Written request: Substitute "lat" for "latitude" throughout the rows below and write them out again, leaving everything else unchanged.

Records for this task:
++++++++++
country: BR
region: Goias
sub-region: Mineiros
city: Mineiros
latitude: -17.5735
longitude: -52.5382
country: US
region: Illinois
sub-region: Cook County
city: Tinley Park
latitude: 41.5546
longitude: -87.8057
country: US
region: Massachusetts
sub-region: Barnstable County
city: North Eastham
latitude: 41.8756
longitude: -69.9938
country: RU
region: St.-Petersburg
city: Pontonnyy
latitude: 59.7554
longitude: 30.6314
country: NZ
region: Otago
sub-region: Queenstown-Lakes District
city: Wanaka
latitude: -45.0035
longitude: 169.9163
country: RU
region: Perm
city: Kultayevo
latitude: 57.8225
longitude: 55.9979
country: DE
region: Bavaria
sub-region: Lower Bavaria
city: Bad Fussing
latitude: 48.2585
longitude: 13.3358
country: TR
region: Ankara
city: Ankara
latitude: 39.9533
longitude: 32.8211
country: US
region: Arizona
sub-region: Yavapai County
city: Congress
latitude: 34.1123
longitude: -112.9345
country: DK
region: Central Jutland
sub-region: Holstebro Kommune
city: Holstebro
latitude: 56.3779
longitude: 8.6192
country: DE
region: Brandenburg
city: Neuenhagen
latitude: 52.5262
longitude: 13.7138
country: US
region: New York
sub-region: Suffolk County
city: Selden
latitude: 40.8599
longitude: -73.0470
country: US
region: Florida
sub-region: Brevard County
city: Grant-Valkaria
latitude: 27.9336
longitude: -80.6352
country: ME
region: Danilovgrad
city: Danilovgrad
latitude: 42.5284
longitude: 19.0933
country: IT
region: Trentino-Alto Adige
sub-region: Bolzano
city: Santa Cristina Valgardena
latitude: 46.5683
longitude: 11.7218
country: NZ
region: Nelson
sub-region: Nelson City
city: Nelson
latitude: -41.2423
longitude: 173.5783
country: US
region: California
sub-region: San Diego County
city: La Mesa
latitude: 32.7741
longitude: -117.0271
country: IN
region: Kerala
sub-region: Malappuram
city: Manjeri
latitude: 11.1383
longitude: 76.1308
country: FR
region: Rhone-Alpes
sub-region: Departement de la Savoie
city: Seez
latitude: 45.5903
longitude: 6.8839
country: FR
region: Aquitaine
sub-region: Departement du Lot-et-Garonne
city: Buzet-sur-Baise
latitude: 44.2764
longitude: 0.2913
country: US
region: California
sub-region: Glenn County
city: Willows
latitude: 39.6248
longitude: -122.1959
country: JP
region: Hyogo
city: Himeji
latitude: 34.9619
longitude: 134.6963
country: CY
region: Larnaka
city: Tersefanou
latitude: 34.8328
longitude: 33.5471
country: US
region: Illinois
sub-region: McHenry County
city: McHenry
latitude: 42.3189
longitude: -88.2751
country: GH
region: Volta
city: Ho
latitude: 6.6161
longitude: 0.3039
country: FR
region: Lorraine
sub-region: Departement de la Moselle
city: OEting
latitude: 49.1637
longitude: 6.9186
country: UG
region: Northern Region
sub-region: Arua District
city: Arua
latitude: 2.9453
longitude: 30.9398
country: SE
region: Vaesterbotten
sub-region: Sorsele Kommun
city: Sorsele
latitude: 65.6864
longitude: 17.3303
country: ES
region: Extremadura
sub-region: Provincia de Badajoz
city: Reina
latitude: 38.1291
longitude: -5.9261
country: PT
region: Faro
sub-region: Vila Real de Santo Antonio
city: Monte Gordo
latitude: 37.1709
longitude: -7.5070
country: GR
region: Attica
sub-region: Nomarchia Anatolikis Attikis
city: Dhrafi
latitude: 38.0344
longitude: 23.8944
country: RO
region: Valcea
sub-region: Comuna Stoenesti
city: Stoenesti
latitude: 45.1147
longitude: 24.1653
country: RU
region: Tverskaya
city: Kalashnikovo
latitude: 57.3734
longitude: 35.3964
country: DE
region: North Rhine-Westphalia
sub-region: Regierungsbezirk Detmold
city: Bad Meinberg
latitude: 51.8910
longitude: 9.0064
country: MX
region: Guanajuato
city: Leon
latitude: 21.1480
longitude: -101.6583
++++++++++
Final result:
country: BR
region: Goias
sub-region: Mineiros
city: Mineiros
lat: -17.5735
longitude: -52.5382
country: US
region: Illinois
sub-region: Cook County
city: Tinley Park
lat: 41.5546
longitude: -87.8057
country: US
region: Massachusetts
sub-region: Barnstable County
city: North Eastham
lat: 41.8756
longitude: -69.9938
country: RU
region: St.-Petersburg
city: Pontonnyy
lat: 59.7554
longitude: 30.6314
country: NZ
region: Otago
sub-region: Queenstown-Lakes District
city: Wanaka
lat: -45.0035
longitude: 169.9163
country: RU
region: Perm
city: Kultayevo
lat: 57.8225
longitude: 55.9979
country: DE
region: Bavaria
sub-region: Lower Bavaria
city: Bad Fussing
lat: 48.2585
longitude: 13.3358
country: TR
region: Ankara
city: Ankara
lat: 39.9533
longitude: 32.8211
country: US
region: Arizona
sub-region: Yavapai County
city: Congress
lat: 34.1123
longitude: -112.9345
country: DK
region: Central Jutland
sub-region: Holstebro Kommune
city: Holstebro
lat: 56.3779
longitude: 8.6192
country: DE
region: Brandenburg
city: Neuenhagen
lat: 52.5262
longitude: 13.7138
country: US
region: New York
sub-region: Suffolk County
city: Selden
lat: 40.8599
longitude: -73.0470
country: US
region: Florida
sub-region: Brevard County
city: Grant-Valkaria
lat: 27.9336
longitude: -80.6352
country: ME
region: Danilovgrad
city: Danilovgrad
lat: 42.5284
longitude: 19.0933
country: IT
region: Trentino-Alto Adige
sub-region: Bolzano
city: Santa Cristina Valgardena
lat: 46.5683
longitude: 11.7218
country: NZ
region: Nelson
sub-region: Nelson City
city: Nelson
lat: -41.2423
longitude: 173.5783
country: US
region: California
sub-region: San Diego County
city: La Mesa
lat: 32.7741
longitude: -117.0271
country: IN
region: Kerala
sub-region: Malappuram
city: Manjeri
lat: 11.1383
longitude: 76.1308
country: FR
region: Rhone-Alpes
sub-region: Departement de la Savoie
city: Seez
lat: 45.5903
longitude: 6.8839
country: FR
region: Aquitaine
sub-region: Departement du Lot-et-Garonne
city: Buzet-sur-Baise
lat: 44.2764
longitude: 0.2913
country: US
region: California
sub-region: Glenn County
city: Willows
lat: 39.6248
longitude: -122.1959
country: JP
region: Hyogo
city: Himeji
lat: 34.9619
longitude: 134.6963
country: CY
region: Larnaka
city: Tersefanou
lat: 34.8328
longitude: 33.5471
country: US
region: Illinois
sub-region: McHenry County
city: McHenry
lat: 42.3189
longitude: -88.2751
country: GH
region: Volta
city: Ho
lat: 6.6161
longitude: 0.3039
country: FR
region: Lorraine
sub-region: Departement de la Moselle
city: OEting
lat: 49.1637
longitude: 6.9186
country: UG
region: Northern Region
sub-region: Arua District
city: Arua
lat: 2.9453
longitude: 30.9398
country: SE
region: Vaesterbotten
sub-region: Sorsele Kommun
city: Sorsele
lat: 65.6864
longitude: 17.3303
country: ES
region: Extremadura
sub-region: Provincia de Badajoz
city: Reina
lat: 38.1291
longitude: -5.9261
country: PT
region: Faro
sub-region: Vila Real de Santo Antonio
city: Monte Gordo
lat: 37.1709
longitude: -7.5070
country: GR
region: Attica
sub-region: Nomarchia Anatolikis Attikis
city: Dhrafi
lat: 38.0344
longitude: 23.8944
country: RO
region: Valcea
sub-region: Comuna Stoenesti
city: Stoenesti
lat: 45.1147
longitude: 24.1653
country: RU
region: Tverskaya
city: Kalashnikovo
lat: 57.3734
longitude: 35.3964
country: DE
region: North Rhine-Westphalia
sub-region: Regierungsbezirk Detmold
city: Bad Meinberg
lat: 51.8910
longitude: 9.0064
country: MX
region: Guanajuato
city: Leon
lat: 21.1480
longitude: -101.6583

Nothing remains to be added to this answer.